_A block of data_
# # #

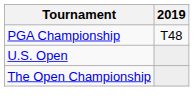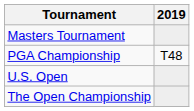+ row: Masters Tournament
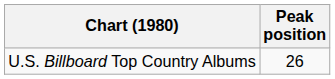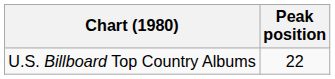U.S. Billboard Top Country Albums | Peak position: 26 -> 22
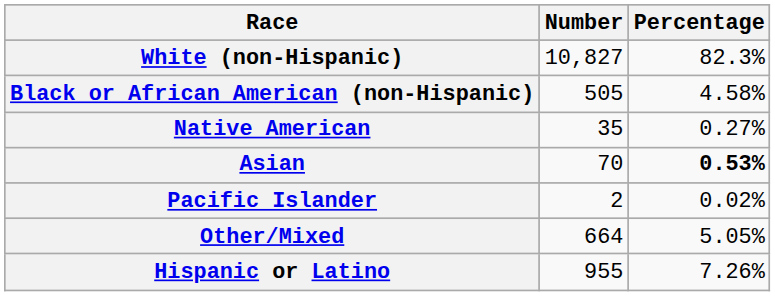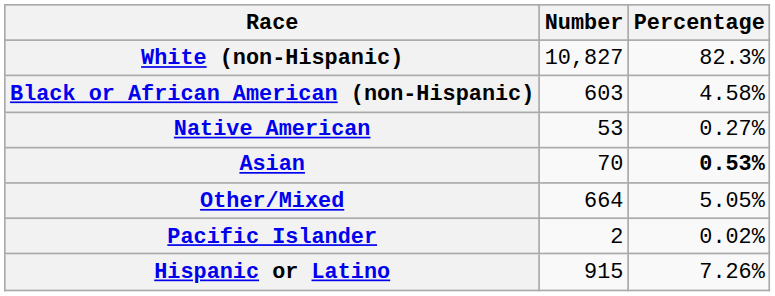Black or African American (non-Hispanic) | Number: 505 -> 603
Native American | Number: 35 -> 53
rows swapped: Pacific Islander <-> Other/Mixed
Hispanic or Latino | Number: 955 -> 915
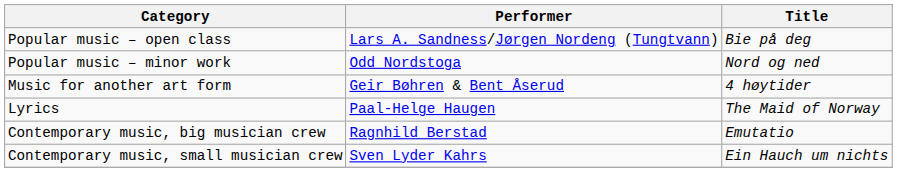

# # #

_GIVEN PROBLEM_
Retype every line of the listing above without any changes, leaving out the pictures.

_RESULT_
+ row: Masters Tournament
U.S. Billboard Top Country Albums | Peak position: 26 -> 22
Black or African American (non-Hispanic) | Number: 505 -> 603
Native American | Number: 35 -> 53
rows swapped: Pacific Islander <-> Other/Mixed
Hispanic or Latino | Number: 955 -> 915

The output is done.